Seven functions, each doing one thing. The top-level function (full_weekly_report) reads almost like a to-do list: do the daily breakdown, do the comparison, check for alerts. The details are hidden inside the helper functions.

This is decomposition in action. And notice the reuse: weekly_stats is called in three different places. format_dollar is called in four. If Marcus decides to change how dollars are formatted (say, no cents for whole numbers), he edits one function and every report updates automatically.

What Marcus Learned

1. Start with small, testable pieces. Marcus didn't write full_weekly_report first. He built weekly_stats, tested it, built classify_day, tested it, and worked his way up. Each piece was verified before being combined.

2. Functions with default parameters are flexible. The margin=50 in classify_day and week_label="This Week" in full_weekly_report let Marcus customize behavior without changing function signatures. Most of the time, the defaults work fine.

3. Formatting is its own concern. Marcus separated formatting (format_dollar, format_change) from logic (weekly_stats, classify_day). This means he can reuse the same statistics in a text report, a CSV file, or (eventually) a chart, without recomputing anything.

4. Guard against edge cases. The if previous != 0 check in format_change prevents a crash when computing percentage change from zero. The if previous_sales is not None check in the master report allows it to work even when there's no previous week to compare against. Defensive coding isn't paranoia — it's professionalism.

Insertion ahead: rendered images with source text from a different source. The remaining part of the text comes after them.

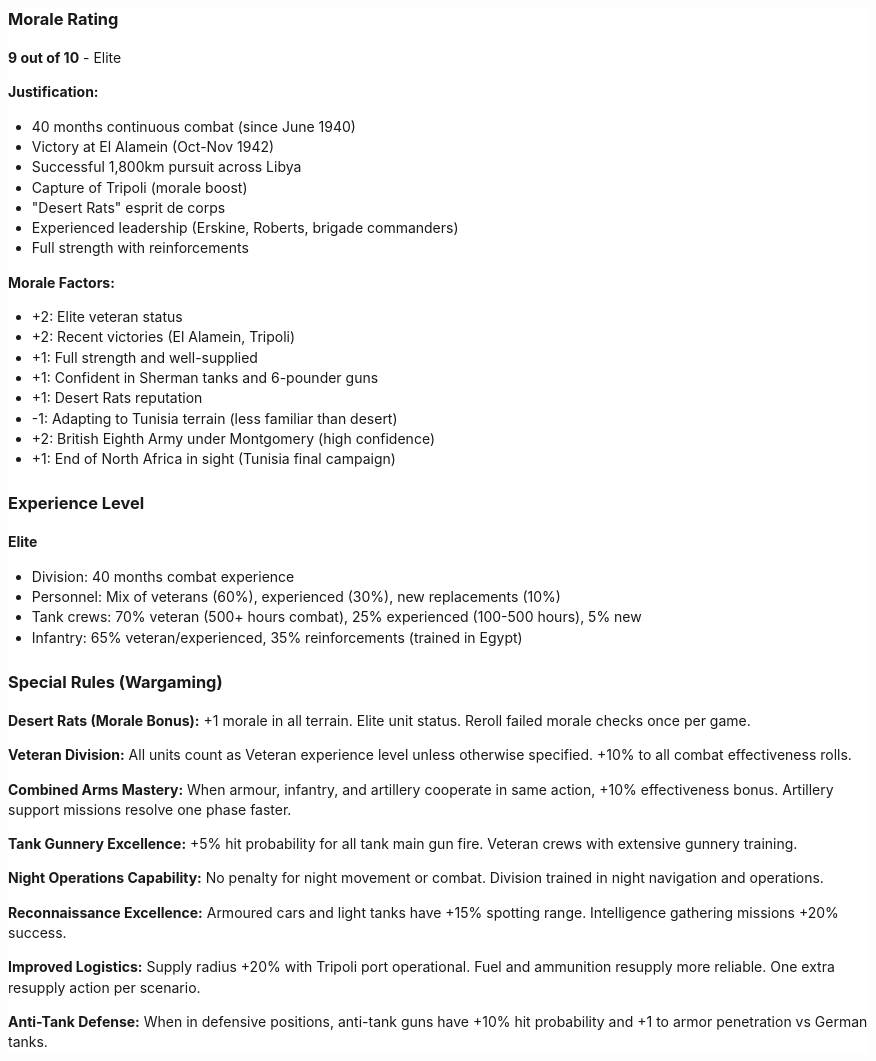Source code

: ### Morale Rating

**9 out of 10** - Elite

**Justification:**
- 40 months continuous combat (since June 1940)
- Victory at El Alamein (Oct-Nov 1942)
- Successful 1,800km pursuit across Libya
- Capture of Tripoli (morale boost)
- "Desert Rats" esprit de corps
- Experienced leadership (Erskine, Roberts, brigade commanders)
- Full strength with reinforcements

**Morale Factors:**
- +2: Elite veteran status
- +2: Recent victories (El Alamein, Tripoli)
- +1: Full strength and well-supplied
- +1: Confident in Sherman tanks and 6-pounder guns
- +1: Desert Rats reputation
- -1: Adapting to Tunisia terrain (less familiar than desert)
- +2: British Eighth Army under Montgomery (high confidence)
- +1: End of North Africa in sight (Tunisia final campaign)

### Experience Level

**Elite**

- Division: 40 months combat experience
- Personnel: Mix of veterans (60%), experienced (30%), new replacements (10%)
- Tank crews: 70% veteran (500+ hours combat), 25% experienced (100-500 hours), 5% new
- Infantry: 65% veteran/experienced, 35% reinforcements (trained in Egypt)

### Special Rules (Wargaming)

**Desert Rats (Morale Bonus):** +1 morale in all terrain. Elite unit status. Reroll failed morale checks once per game.

**Veteran Division:** All units count as Veteran experience level unless otherwise specified. +10% to all combat effectiveness rolls.

**Combined Arms Mastery:** When armour, infantry, and artillery cooperate in same action, +10% effectiveness bonus. Artillery support missions resolve one phase faster.

**Tank Gunnery Excellence:** +5% hit probability for all tank main gun fire. Veteran crews with extensive gunnery training.

**Night Operations Capability:** No penalty for night movement or combat. Division trained in night navigation and operations.

**Reconnaissance Excellence:** Armoured cars and light tanks have +15% spotting range. Intelligence gathering missions +20% success.

**Improved Logistics:** Supply radius +20% with Tripoli port operational. Fuel and ammunition resupply more reliable. One extra resupply action per scenario.

**Anti-Tank Defense:** When in defensive positions, anti-tank guns have +10% hit probability and +1 to armor penetration vs German tanks.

5. Automation saves more than time. The report now takes 5 seconds instead of 2 hours. But the bigger win is consistency — the analysis is done the same way every week, with no risk of manual errors. Marcus can also look back at old reports and know they were computed identically.

The Payoff

Three weeks later, Marcus adds a third week of data:

week_3 = [550, 525, 640, 480, 410, 730, 620]
full_weekly_report(week_3, week_2, day_names, "Week of Jan 20")

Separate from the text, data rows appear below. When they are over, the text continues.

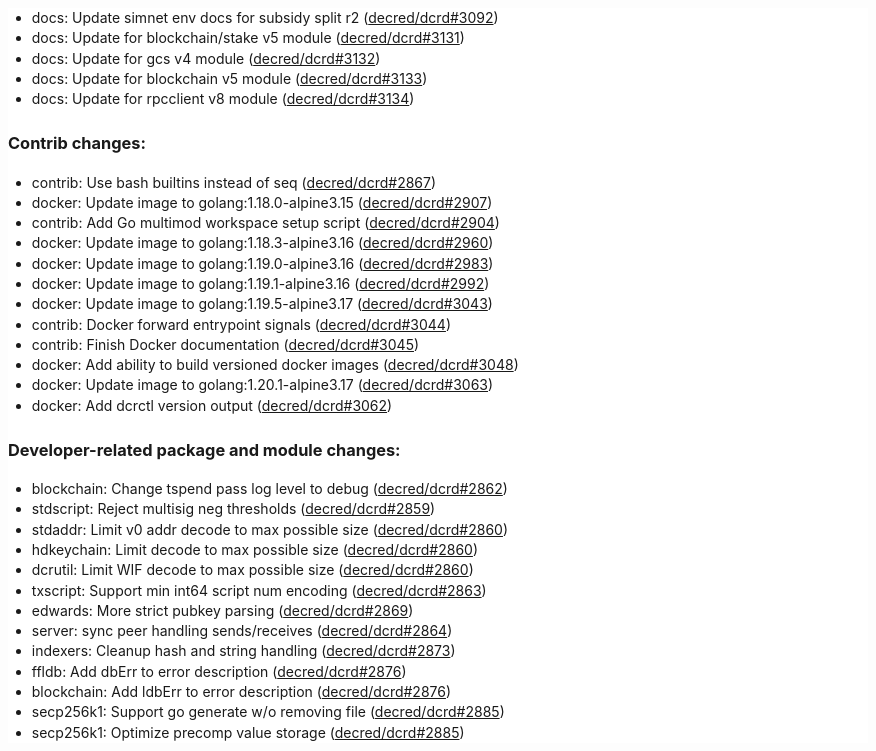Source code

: - docs: Update simnet env docs for subsidy split r2 ([decred/dcrd#3092](https://github.com/decred/dcrd/pull/3092))
- docs: Update for blockchain/stake v5 module ([decred/dcrd#3131](https://github.com/decred/dcrd/pull/3131))
- docs: Update for gcs v4 module ([decred/dcrd#3132](https://github.com/decred/dcrd/pull/3132))
- docs: Update for blockchain v5 module ([decred/dcrd#3133](https://github.com/decred/dcrd/pull/3133))
- docs: Update for rpcclient v8 module ([decred/dcrd#3134](https://github.com/decred/dcrd/pull/3134))

### Contrib changes:

- contrib: Use bash builtins instead of seq ([decred/dcrd#2867](https://github.com/decred/dcrd/pull/2867))
- docker: Update image to golang:1.18.0-alpine3.15 ([decred/dcrd#2907](https://github.com/decred/dcrd/pull/2907))
- contrib: Add Go multimod workspace setup script ([decred/dcrd#2904](https://github.com/decred/dcrd/pull/2904))
- docker: Update image to golang:1.18.3-alpine3.16 ([decred/dcrd#2960](https://github.com/decred/dcrd/pull/2960))
- docker: Update image to golang:1.19.0-alpine3.16 ([decred/dcrd#2983](https://github.com/decred/dcrd/pull/2983))
- docker: Update image to golang:1.19.1-alpine3.16 ([decred/dcrd#2992](https://github.com/decred/dcrd/pull/2992))
- docker: Update image to golang:1.19.5-alpine3.17 ([decred/dcrd#3043](https://github.com/decred/dcrd/pull/3043))
- contrib: Docker forward entrypoint signals ([decred/dcrd#3044](https://github.com/decred/dcrd/pull/3044))
- contrib: Finish Docker documentation ([decred/dcrd#3045](https://github.com/decred/dcrd/pull/3045))
- docker: Add ability to build versioned docker images ([decred/dcrd#3048](https://github.com/decred/dcrd/pull/3048))
- docker: Update image to golang:1.20.1-alpine3.17 ([decred/dcrd#3063](https://github.com/decred/dcrd/pull/3063))
- docker: Add dcrctl version output ([decred/dcrd#3062](https://github.com/decred/dcrd/pull/3062))

### Developer-related package and module changes:

- blockchain: Change tspend pass log level to debug ([decred/dcrd#2862](https://github.com/decred/dcrd/pull/2862))
- stdscript: Reject multisig neg thresholds ([decred/dcrd#2859](https://github.com/decred/dcrd/pull/2859))
- stdaddr: Limit v0 addr decode to max possible size ([decred/dcrd#2860](https://github.com/decred/dcrd/pull/2860))
- hdkeychain: Limit decode to max possible size ([decred/dcrd#2860](https://github.com/decred/dcrd/pull/2860))
- dcrutil: Limit WIF decode to max possible size ([decred/dcrd#2860](https://github.com/decred/dcrd/pull/2860))
- txscript: Support min int64 script num encoding ([decred/dcrd#2863](https://github.com/decred/dcrd/pull/2863))
- edwards: More strict pubkey parsing ([decred/dcrd#2869](https://github.com/decred/dcrd/pull/2869))
- server: sync peer handling sends/receives ([decred/dcrd#2864](https://github.com/decred/dcrd/pull/2864))
- indexers: Cleanup hash and string handling ([decred/dcrd#2873](https://github.com/decred/dcrd/pull/2873))
- ffldb: Add dbErr to error description ([decred/dcrd#2876](https://github.com/decred/dcrd/pull/2876))
- blockchain: Add ldbErr to error description ([decred/dcrd#2876](https://github.com/decred/dcrd/pull/2876))
- secp256k1: Support go generate w/o removing file ([decred/dcrd#2885](https://github.com/decred/dcrd/pull/2885))
- secp256k1: Optimize precomp value storage ([decred/dcrd#2885](https://github.com/decred/dcrd/pull/2885))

The same code, one new line. The report generates in under a second.

Over time, Marcus starts saving each week's data in a list of lists. He writes a function to compute the trend across multiple weeks — average sales per week over time. He can see that his total weekly revenue has been growing by about 1-2% per week since the holiday season ended. That's useful information for deciding whether to hire a fourth employee.

None of this required machine learning, statistical modeling, or a computer science degree. It required if, for, def, and the willingness to think about a problem in terms of small, reusable pieces.

Connecting to the Bigger Picture

Marcus's report generator is a miniature data pipeline. It mirrors the data science lifecycle from Chapter 1:

Ask: "How did this week compare to last week, and where are my strong and weak spots?"
Acquire: Marcus enters the daily sales numbers. (In Chapter 12, he'll learn to load them directly from his point-of-sale system's CSV exports.)
Clean: The weekly_stats function handles the data consistently. There's no room for a misplaced formula.
Explore: The day-by-day breakdown and week-over-week comparison reveal patterns.
Communicate: The formatted report presents findings clearly.

The only missing stage is "Model" — and that will come. In Part V, Marcus will learn to build a simple model that predicts next week's sales based on historical patterns. But the foundation — clean data, clear questions, reusable functions — is already in place.

Discussion Questions:

Marcus wrote seven functions for his report. Could he have written the whole thing as one long function? What would be the disadvantages?

The format_change function handles the edge case of previous == 0. What other edge cases should Marcus consider? (Hint: what if a week has fewer than 7 days? What if all days have the same sales amount?)

Marcus's code currently uses two separate lists for daily sales and day names. What could go wrong if these lists get out of sync (different lengths)? How might you prevent this? (Preview: Chapter 5 introduces dictionaries, which solve this problem elegantly.)

How would you modify the alert system to also flag days where sales increased by more than 20% compared to the same day last week? What function would you need to create or modify?